Dominus Construction Group readily admits that the building is over built. All that extra concrete, rebar and snaking pipe work does have its advantages. This is a building that could well be standing in the year 2110.
The project has caught the interest of buyers and builders alike. Only a handful of suites are left for sale and the top floor was snapped up long ago by a single customer. A steady stream of companies from across the country have sent their own builders in to look up Marilyn Monroe’s skirt to see for themselves how it is being done.

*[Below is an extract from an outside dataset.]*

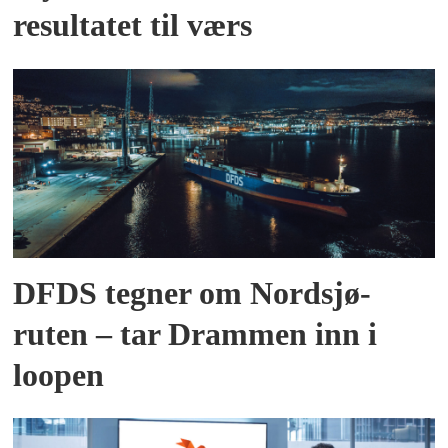
resultatet til værs
DFDS tegner om Nordsjø-
ruten – tar Drammen inn i
loopen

The sales office is on on Absolute Ave. Hours are Monday to Wednesday 1 to 7 p.m., Saturday and Sunday noon to 5 p.m. For more information, go to www.absolutecondos.com.
Facts & Figures
• Absolute consists of five buildings in the block on the northeast corner of Burnhamthorpe Rd. and Hurontario St. in Mississauga.
• Absolute 4 (Marilyn Monroe) has a rotation of 207 degrees from the base to the top.
• Absolute 5 has a rotation of 200 degrees from the base to the top.
• Absolute 4 will reach 56 storeys. Each level has nine-foot ceilings except the penthouse level, which will have 10-foot ceilings
• Marilyn Monroe has 428 suites; her shorter companion will have 453.
• Marilyn Monroe’s largest suite will be 3,500 square feet, her smallest will be 545 square feet.
• Marilyn Monroe will have six penthouse units, 100 2 ½ -bedroom suites, 217 2-bedroom suites and only 28 1-bedroom units.
• Amount of concrete that has been poured at Absolute 4: 4,400 cubic meters
• Amount of concrete still to be poured at Absolute 4: 1,500 cubic meters
• Absolute 4 and 5 share a common garage with 954 parking spaces.
• There will be a retail space between the two buildings.
• A 30,000-square-foot, three-storey recreation centre has already been built. It has indoor and outdoor pools, a basketball court, two squash courts, weight room, cardio room, games room, three party rooms, five furnished guest suites, a 48-seat theatre, spa, indoor and outdoor whirlpool, men’s and women’s change rooms with showers, lockers and sauna/steam room, library room and outdoor barbeque facilities.